# Waze app on Apple iphone



## Kezarkid (Dec 15, 2010)

When using the waze app  in the car I plug my iphone into the charger but
it seems to run down  the battery just as fast as not using the charger.
Has anyone else had this problem. Any suggestions greatly appreciated.
Thanks


----------



## Chad Winters (Oct 28, 2008)

Deosn't happen to me, I would assume your charger is not strong enough to charge and use your iphone at the same time, try a larger/more powerful charger


----------



## Mike D. aka jmiked (Oct 28, 2008)

Yeah, you might need a higher-wattage charger. The one I use will keep iPhone/Waze going all day at 100%. When I really load down the iPhone 6 with more apps, I use a high-output battery pack, which keeps things going all day.


----------



## Kezarkid (Dec 15, 2010)

I was talking about plugging my iphone into the car charger


----------



## Mike D. aka jmiked (Oct 28, 2008)

Kezarkid said:


> I was talking about plugging my iphone into the car charger


As was I. The 12V to 5V USB adapters that plug into the car power plug/lighter socket are not all the same. Some will furnish more current than others. The upper limit is determined by the fuse in the car, though. You need to have one that will furnish enough current to keep ahead of what the phone is using.

If you are using a USB port built into the car, then you can't change it.
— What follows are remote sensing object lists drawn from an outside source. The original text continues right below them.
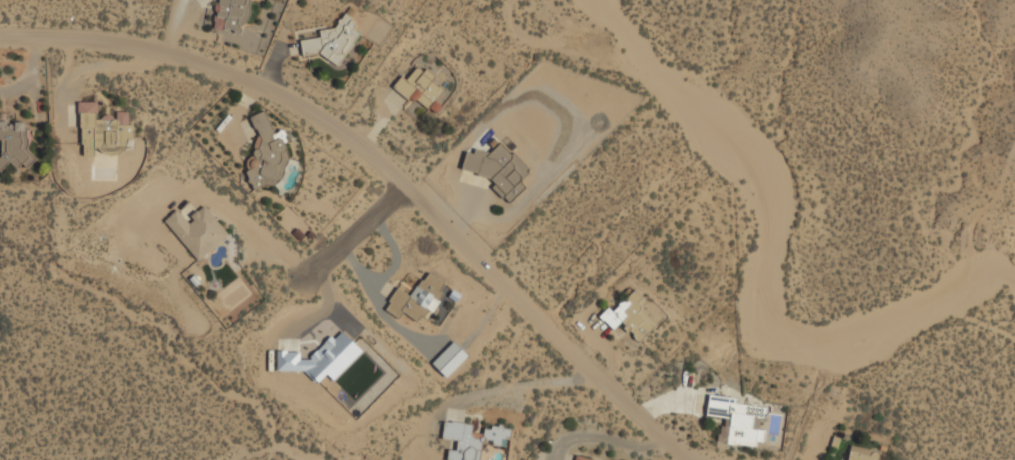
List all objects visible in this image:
building: (230, 16)
building: (333, 42)
building: (420, 92)
building: (103, 131)
building: (13, 145)
building: (265, 154)
building: (498, 171)
road: (387, 176)
building: (196, 231)
road: (354, 235)
building: (416, 300)
building: (629, 317)
building: (320, 358)
building: (449, 359)
building: (737, 422)
building: (472, 439)
building: (862, 454)
building: (580, 459)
In which case, a rechargeable power pack may be the answer.


----------



## Kezarkid (Dec 15, 2010)

Okay, Thanks Mike and others


----------



## Chad Winters (Oct 28, 2008)

Mike D. aka jmiked said:


> As was I. The 12V to 5V USB adapters that plug into the car power plug/lighter socket are not all the same. Some will furnish more current than others. The upper limit is determined by the fuse in the car, though. You need to have one that will furnish enough current to keep ahead of what the phone is using.
> 
> If you are using a USB port built into the car, then you can't change it. In which case, a rechargeable power pack may be the answer.


 or a separate charger that plugs into a cigarrete lighter/power port


----------



## Mike D. aka jmiked (Oct 28, 2008)

Chad Winters said:


> or a separate charger that plugs into a cigarrete lighter/power port


That's what the 12V to 5V adapter is. It steps down the voltage from the 12V car system to the 5V USB standard.


----------



## Chad Winters (Oct 28, 2008)

Mike D. aka jmiked said:


> That's what the 12V to 5V adapter is. It steps down the voltage from the 12V car system to the 5V USB standard.


Right I thought you meant the USB charging port in her car


----------



## Ann in Arlington (Oct 27, 2008)

I have found that the USB charging port in my car does NOT deliver the current needed to keep the phone charged when using it in car for music or something like waze. Note, it is not something that came WITH the car, which is 15 years old, but is part of an aftermarket radio. I suspect it's really designed to be used as a thumb drive port for music playing and NOT meant for charging.

I use a plug that goes into what we used to call cigarette lighters and are now called power ports when I need to charge my phone while in the car.


----------